• WHAT THE TASK REQUIRES
Output the first line of the listing and each line after it, up to and including the line that contains "pinky dip: (507, 894)", exactly as written, minus the pictures.

• RECORDS TO PROCESS
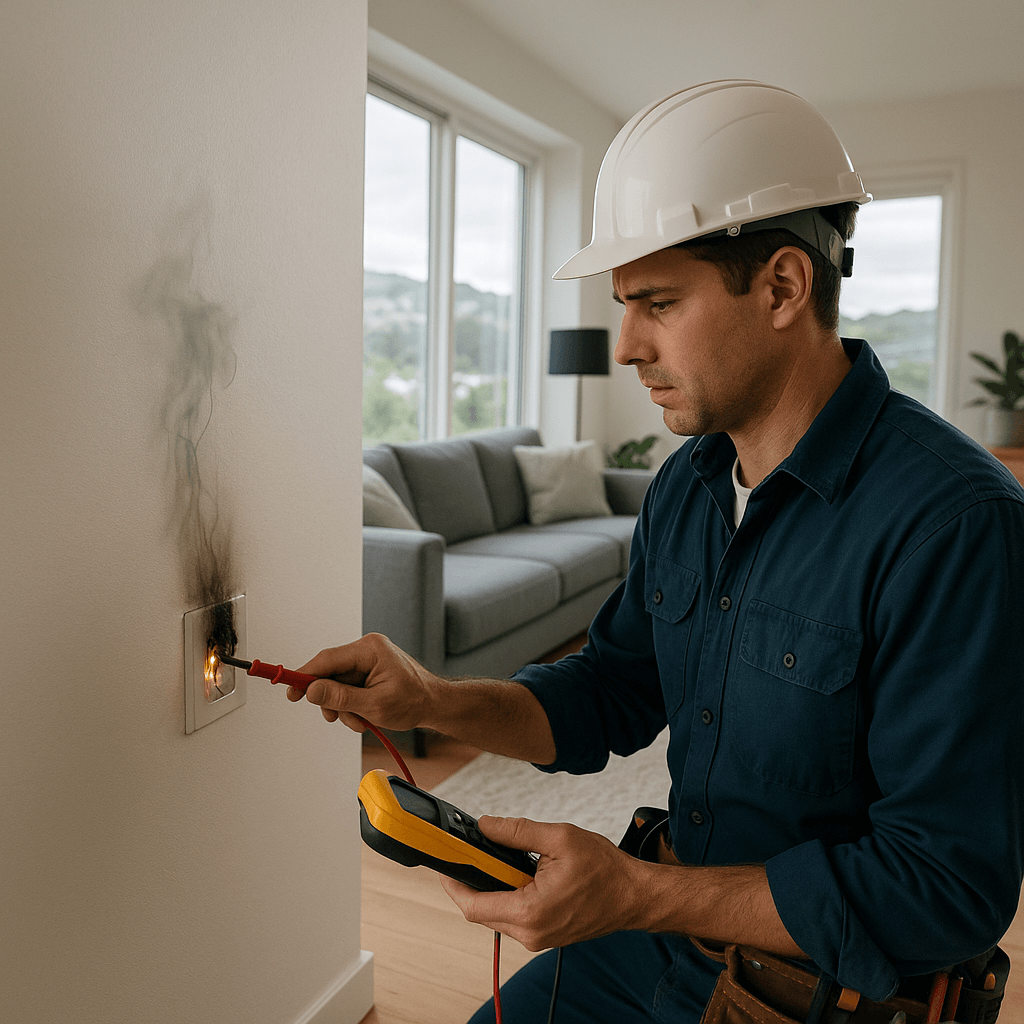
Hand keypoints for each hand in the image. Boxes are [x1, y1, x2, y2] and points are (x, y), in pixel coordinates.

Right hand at [289, 632, 435, 731]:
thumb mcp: (374, 705)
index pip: (327, 659)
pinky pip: (347, 688)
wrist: (434, 705)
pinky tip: (364, 717)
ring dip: (343, 708)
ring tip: (361, 721)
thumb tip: (311, 691)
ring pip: (337, 685)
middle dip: (332, 700)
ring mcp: (367, 660)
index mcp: (369, 649)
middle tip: (335, 717)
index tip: (289, 691)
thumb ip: (341, 697)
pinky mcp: (368, 671)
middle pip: (330, 674)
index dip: (305, 675)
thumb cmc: (413, 701)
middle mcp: (366, 650)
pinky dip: (351, 706)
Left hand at [439, 816, 647, 950]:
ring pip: (496, 914)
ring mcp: (538, 937)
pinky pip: (513, 916)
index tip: (445, 862)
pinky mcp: (544, 934)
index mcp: (531, 912)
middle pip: (480, 912)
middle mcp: (531, 932)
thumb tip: (485, 825)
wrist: (634, 895)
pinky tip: (517, 872)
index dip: (453, 883)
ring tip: (501, 858)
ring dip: (491, 887)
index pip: (473, 905)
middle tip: (471, 852)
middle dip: (471, 881)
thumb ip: (516, 831)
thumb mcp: (559, 837)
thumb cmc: (605, 870)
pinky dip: (507, 894)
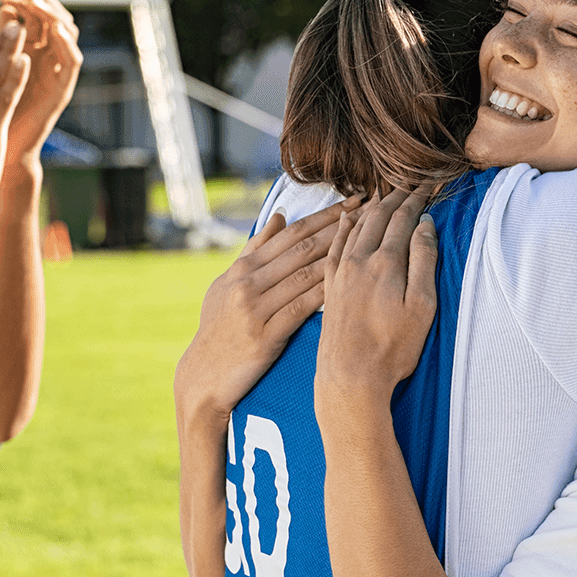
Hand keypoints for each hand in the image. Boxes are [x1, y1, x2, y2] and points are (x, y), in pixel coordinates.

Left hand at [0, 0, 82, 171]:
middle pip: (49, 22)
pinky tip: (56, 29)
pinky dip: (68, 43)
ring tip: (38, 3)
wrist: (1, 155)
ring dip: (53, 16)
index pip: (29, 21)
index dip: (20, 5)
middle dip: (37, 4)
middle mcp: (44, 64)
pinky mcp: (63, 89)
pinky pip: (73, 61)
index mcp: (23, 58)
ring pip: (66, 35)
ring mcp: (55, 75)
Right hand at [174, 198, 355, 419]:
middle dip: (341, 227)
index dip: (326, 215)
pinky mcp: (264, 336)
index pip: (292, 233)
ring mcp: (254, 309)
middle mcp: (247, 283)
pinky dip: (326, 294)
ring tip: (371, 242)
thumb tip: (281, 217)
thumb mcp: (227, 285)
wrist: (203, 375)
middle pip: (303, 248)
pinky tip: (352, 283)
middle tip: (373, 211)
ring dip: (341, 256)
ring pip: (305, 275)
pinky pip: (302, 308)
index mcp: (243, 268)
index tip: (354, 200)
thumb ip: (255, 251)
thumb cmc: (219, 328)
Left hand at [317, 190, 437, 401]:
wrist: (349, 377)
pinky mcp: (329, 285)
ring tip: (385, 193)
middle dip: (397, 196)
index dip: (418, 198)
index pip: (404, 218)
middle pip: (380, 216)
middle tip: (412, 184)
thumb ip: (424, 261)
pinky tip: (347, 218)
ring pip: (357, 225)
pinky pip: (335, 243)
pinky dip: (345, 225)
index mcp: (387, 262)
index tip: (430, 184)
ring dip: (373, 206)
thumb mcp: (422, 306)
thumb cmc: (392, 348)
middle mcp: (360, 259)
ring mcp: (341, 271)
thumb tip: (425, 226)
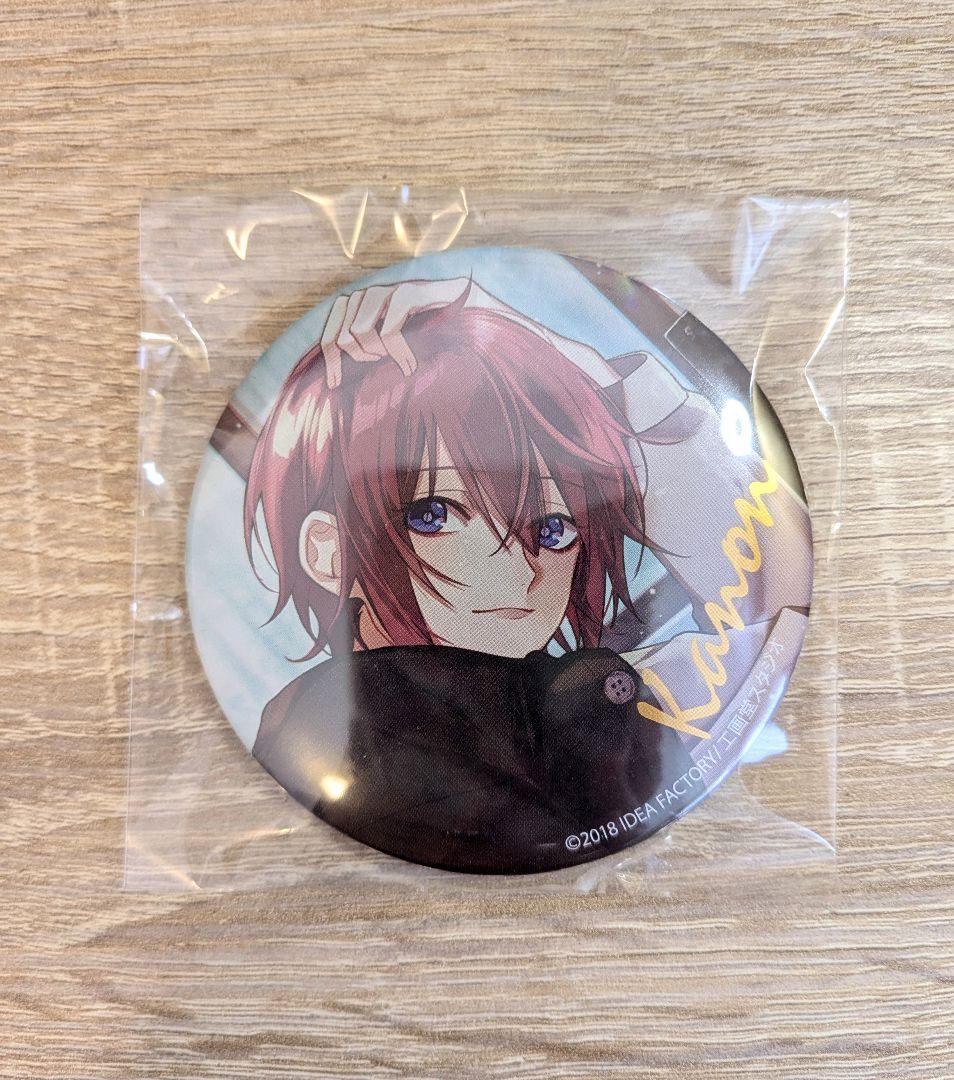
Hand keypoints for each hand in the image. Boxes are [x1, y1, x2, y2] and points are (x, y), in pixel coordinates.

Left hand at [320, 277, 474, 388]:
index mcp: (359, 306)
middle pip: (341, 337)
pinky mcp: (406, 293)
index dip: (330, 362)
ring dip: (379, 353)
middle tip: (384, 364)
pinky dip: (398, 353)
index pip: (330, 334)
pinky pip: (388, 331)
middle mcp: (368, 293)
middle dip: (360, 359)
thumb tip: (338, 379)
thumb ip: (368, 352)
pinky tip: (410, 364)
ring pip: (359, 333)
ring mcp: (386, 290)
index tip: (334, 386)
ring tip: (401, 360)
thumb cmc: (432, 334)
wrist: (471, 310)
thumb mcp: (393, 346)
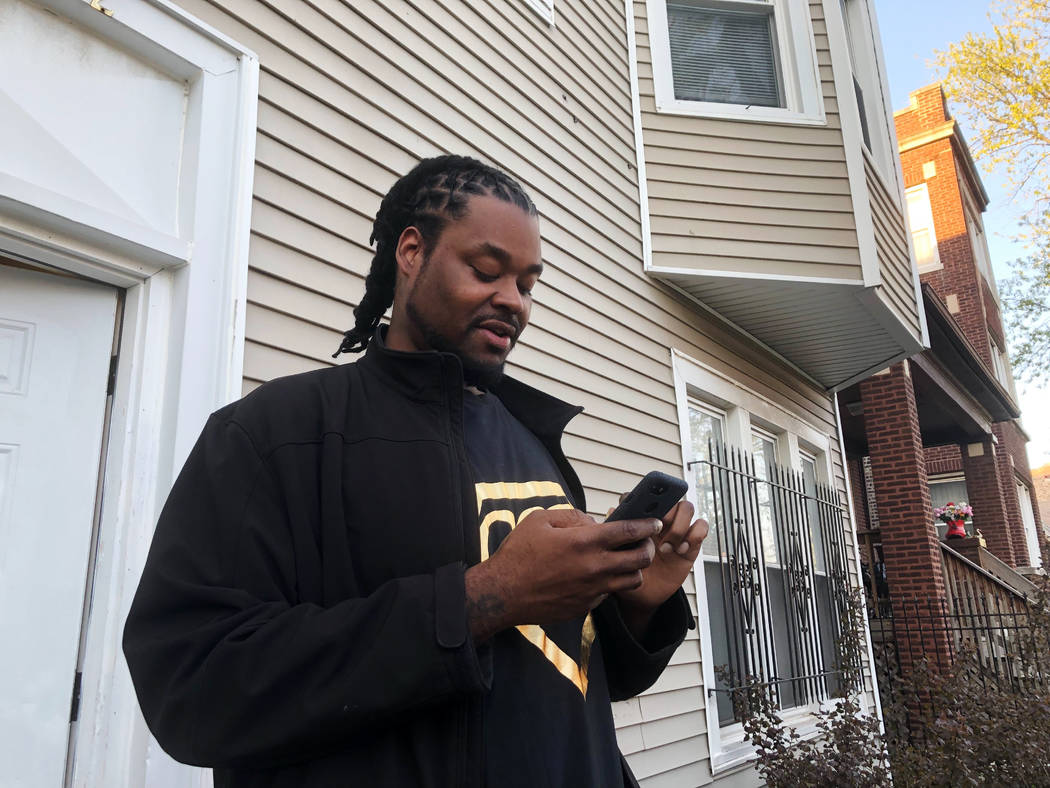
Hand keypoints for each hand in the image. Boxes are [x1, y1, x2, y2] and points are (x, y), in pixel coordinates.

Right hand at [464, 508, 661, 641]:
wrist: (503, 594)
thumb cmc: (518, 554)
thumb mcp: (540, 520)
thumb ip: (570, 516)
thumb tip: (591, 522)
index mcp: (585, 542)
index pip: (629, 531)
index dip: (647, 525)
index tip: (654, 522)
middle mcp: (595, 567)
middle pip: (641, 558)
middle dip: (649, 547)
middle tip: (644, 542)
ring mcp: (593, 590)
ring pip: (633, 581)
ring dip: (634, 569)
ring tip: (625, 560)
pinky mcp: (586, 606)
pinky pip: (609, 594)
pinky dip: (611, 584)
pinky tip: (598, 576)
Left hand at [613, 500, 707, 635]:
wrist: (641, 594)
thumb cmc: (626, 569)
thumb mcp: (615, 552)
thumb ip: (613, 533)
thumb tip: (612, 511)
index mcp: (642, 517)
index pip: (648, 495)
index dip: (646, 498)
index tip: (641, 512)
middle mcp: (660, 520)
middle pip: (671, 498)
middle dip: (665, 513)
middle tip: (656, 531)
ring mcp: (677, 530)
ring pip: (687, 508)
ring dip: (678, 526)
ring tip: (666, 546)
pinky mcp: (691, 543)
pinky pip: (701, 527)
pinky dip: (693, 535)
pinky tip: (680, 551)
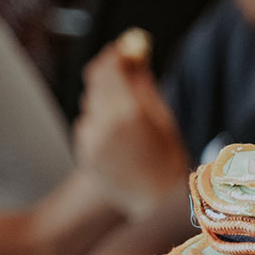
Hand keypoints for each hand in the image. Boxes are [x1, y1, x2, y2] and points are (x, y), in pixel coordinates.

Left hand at [73, 39, 188, 217]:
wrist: (157, 204)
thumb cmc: (171, 161)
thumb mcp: (165, 120)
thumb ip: (145, 87)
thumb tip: (135, 58)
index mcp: (130, 113)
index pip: (109, 69)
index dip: (115, 55)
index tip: (124, 50)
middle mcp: (106, 124)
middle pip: (95, 82)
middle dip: (108, 73)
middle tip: (123, 70)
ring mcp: (91, 140)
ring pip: (90, 104)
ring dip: (104, 99)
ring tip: (128, 113)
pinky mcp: (84, 153)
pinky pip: (87, 126)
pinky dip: (99, 122)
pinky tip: (119, 137)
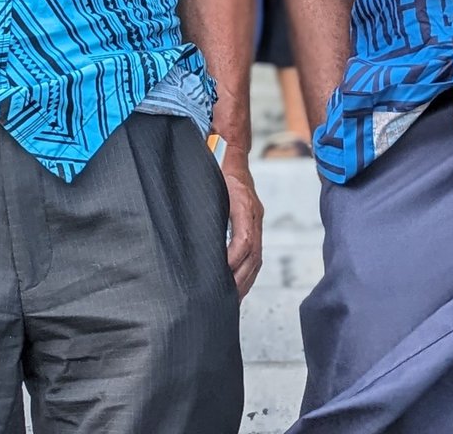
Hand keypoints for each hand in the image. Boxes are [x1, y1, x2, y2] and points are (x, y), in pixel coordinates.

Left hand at [221, 147, 262, 297]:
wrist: (231, 151)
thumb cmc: (216, 166)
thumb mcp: (209, 186)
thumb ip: (207, 211)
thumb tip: (196, 240)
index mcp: (244, 206)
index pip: (244, 241)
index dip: (233, 260)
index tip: (221, 273)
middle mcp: (253, 215)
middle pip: (254, 256)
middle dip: (241, 280)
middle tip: (227, 300)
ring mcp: (255, 219)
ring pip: (256, 257)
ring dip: (245, 280)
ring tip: (233, 299)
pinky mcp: (251, 222)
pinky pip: (254, 251)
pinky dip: (247, 270)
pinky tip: (237, 282)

• ANSWER TO THIS PROBLEM
Hand keypoints for each hand in the image. Boxes are [x1, y1, x2, y2] and points are (x, y), in pixel coordinates.

Right hand at [289, 632, 435, 731]:
thumb mcp: (374, 705)
index pip: (327, 659)
pinky pip: (347, 688)
wrist: (434, 705)
pinky tip: (364, 717)
ring dip: (343, 708)
ring tip: (361, 721)
thumb tip: (311, 691)
ring pip: (337, 685)
middle dip: (332, 700)
ring mcp: (367, 660)
index mcp: (369, 649)
middle tip: (335, 717)
index tip: (289, 691)
thumb ip: (341, 697)
pinky mcp: (368, 671)
middle pip: (330, 674)
index dip: (305, 675)
thumb cmc: (413, 701)
middle mcp: (366, 650)
pinky dip: (351, 706)
Left hand at [439, 816, 647, 950]:
ring pip: (496, 914)
ring mcp: (538, 937)
pinky pip: (513, 916)
index tip: (445, 862)
pinky mcp: (544, 934)
index mcp: (531, 912)
middle pip: (480, 912)
middle mcp: (531, 932)
thumb tip: (485, 825)
wrist: (634, 895)
pinky tip: (517, 872)
index dip: (453, 883)
ring tip: (501, 858)
ring dip: (491, 887)
index pip: (473, 905)
middle tip: (471, 852)
middle dip: (471, 881)
thumb ip: (516, 831)
thumb mcp: (559, 837)
thumb cmc: (605, 870)
pinky dip: (507, 894)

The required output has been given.